• **PROBLEM DESCRIPTION**: Repeat the data exactly. Pictures stay out.

• **DATASET EXCERPT**:
################
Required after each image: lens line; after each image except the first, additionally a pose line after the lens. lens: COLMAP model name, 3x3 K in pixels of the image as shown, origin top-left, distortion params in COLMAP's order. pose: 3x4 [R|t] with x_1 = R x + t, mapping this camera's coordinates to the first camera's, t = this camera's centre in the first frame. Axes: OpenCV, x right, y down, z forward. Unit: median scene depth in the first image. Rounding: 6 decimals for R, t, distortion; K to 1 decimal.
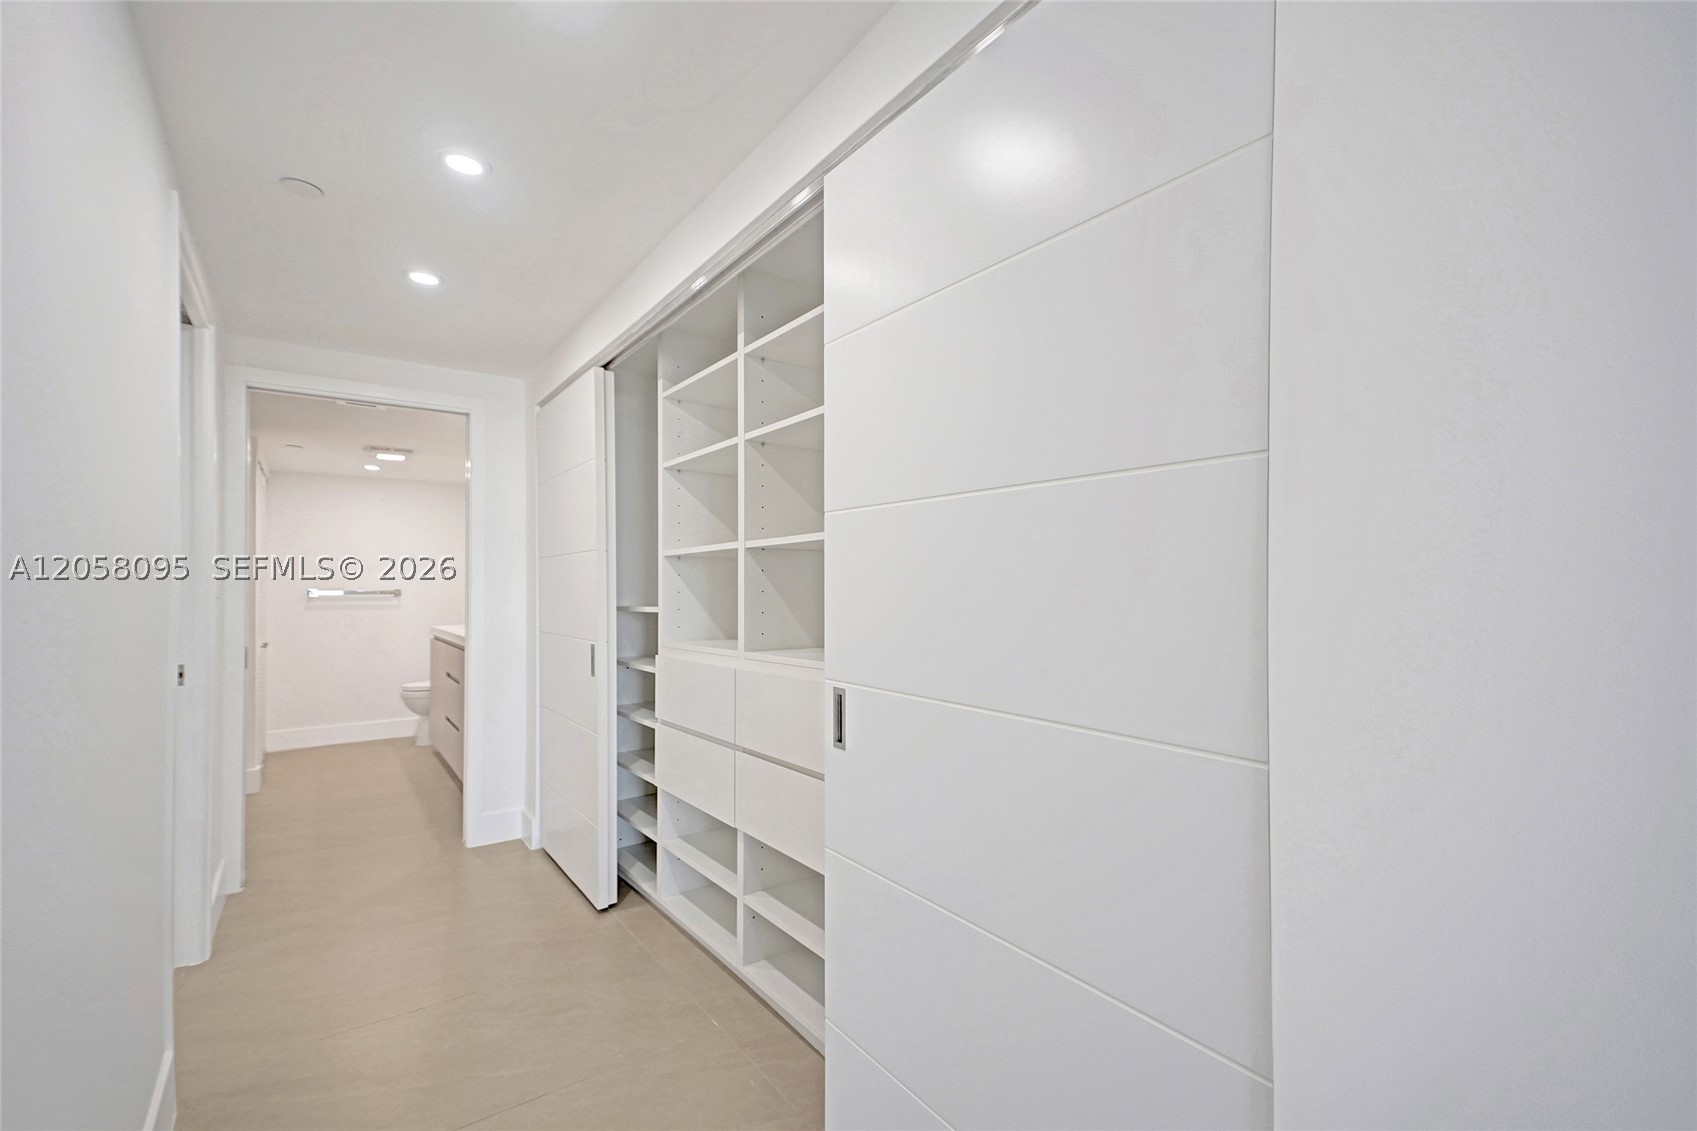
lens RADIAL K [[740.7, 0, 850.7], [0, 740.7, 571.1], [0, 0, 1]] dist [-0.002573, 0.000227]
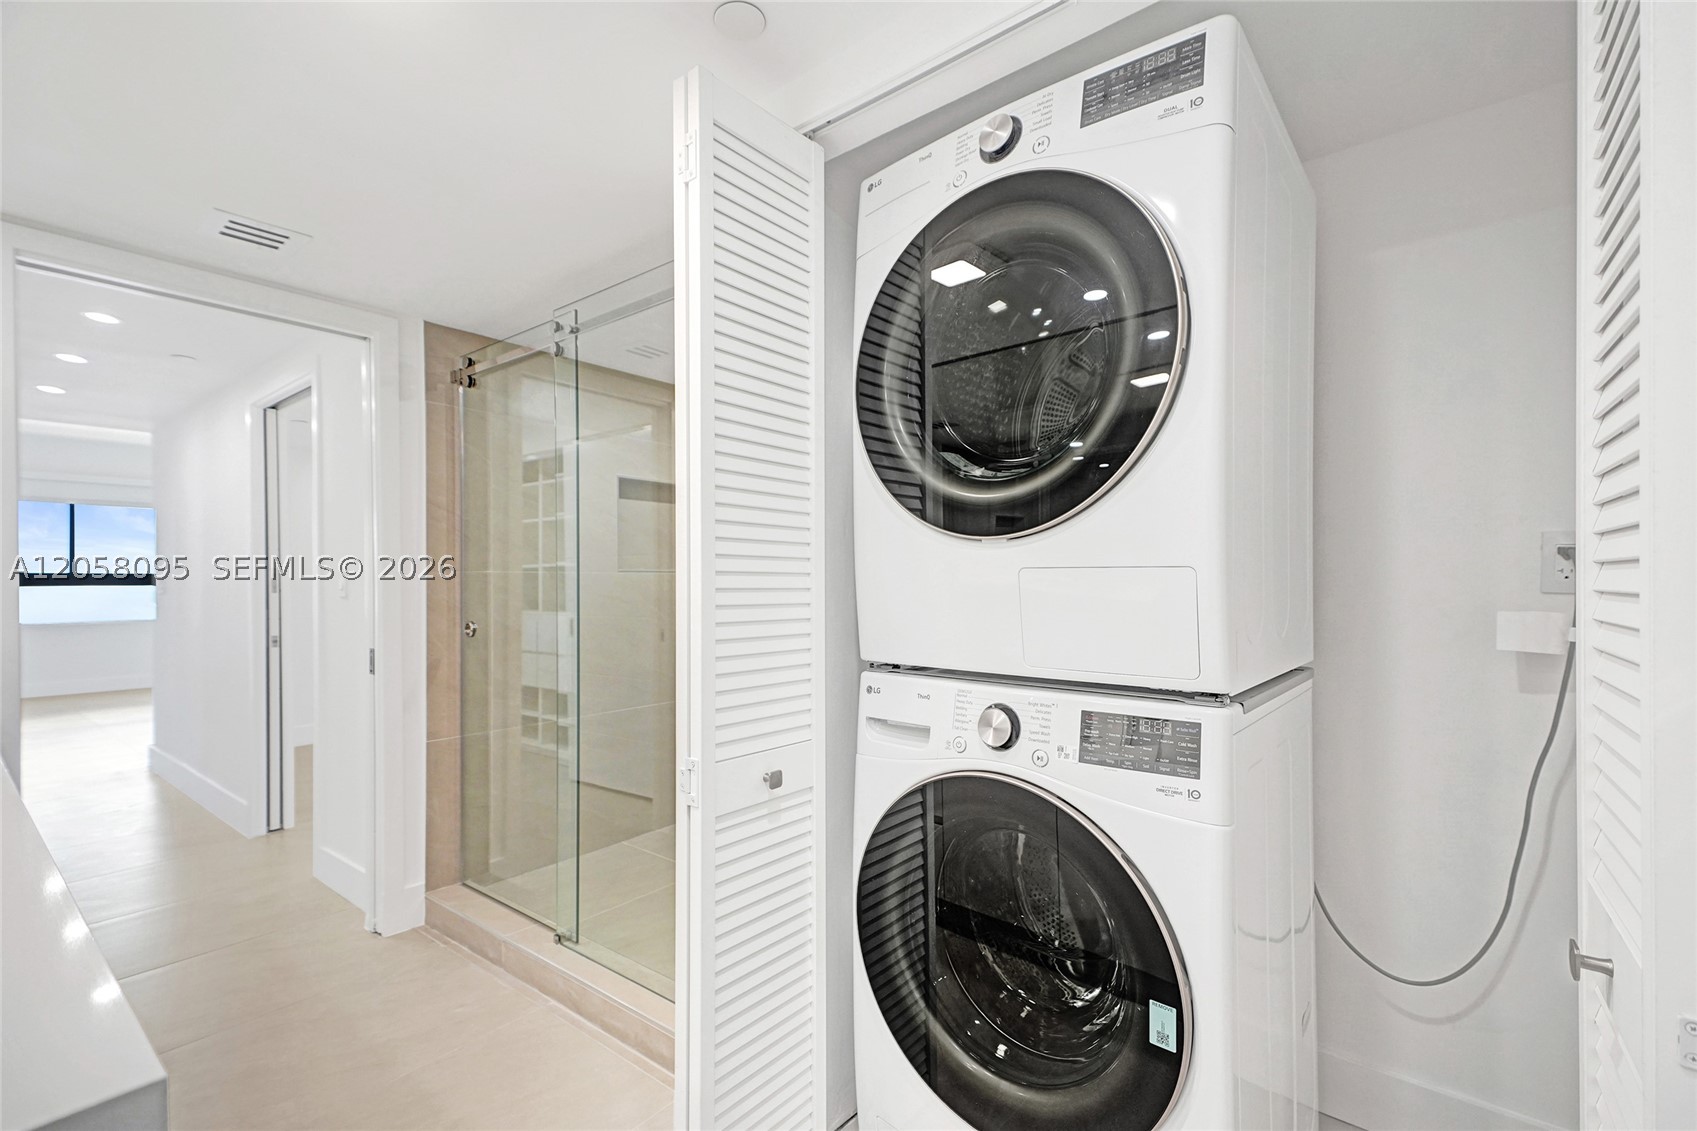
lens RADIAL K [[740.7, 0, 850.7], [0, 740.7, 571.1], [0, 0, 1]] dist [-0.002573, 0.000227]
pose [[0.969862, -0.004610, 0.243611, 0.222773], [0.009762, 0.999753, -0.019945, 0.034468], [-0.243459, 0.021722, 0.969668, -1.433112]]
################
• **RESULT OF THIS TASK**:
Required after each image: lens line; after each image except the first, additionally a pose line after the lens. lens: COLMAP model name, 3x3 K in pixels of the image as shown, origin top-left, distortion params in COLMAP's order. pose: 3x4 [R|t] with x_1 = R x + t, mapping this camera's coordinates to the first camera's, t = this camera's centre in the first frame. Axes: OpenCV, x right, y down, z forward. Unit: median scene depth in the first image. Rounding: 6 decimals for R, t, distortion; K to 1 decimal.
lens RADIAL K [[740.7, 0, 850.7], [0, 740.7, 571.1], [0, 0, 1]] dist [-0.002573, 0.000227]
lens RADIAL K [[740.7, 0, 850.7], [0, 740.7, 571.1], [0, 0, 1]] dist [-0.002573, 0.000227]
pose [[0.969862, -0.004610, 0.243611, 0.222773], [0.009762, 0.999753, -0.019945, 0.034468], [-0.243459, 0.021722, 0.969668, -1.433112]]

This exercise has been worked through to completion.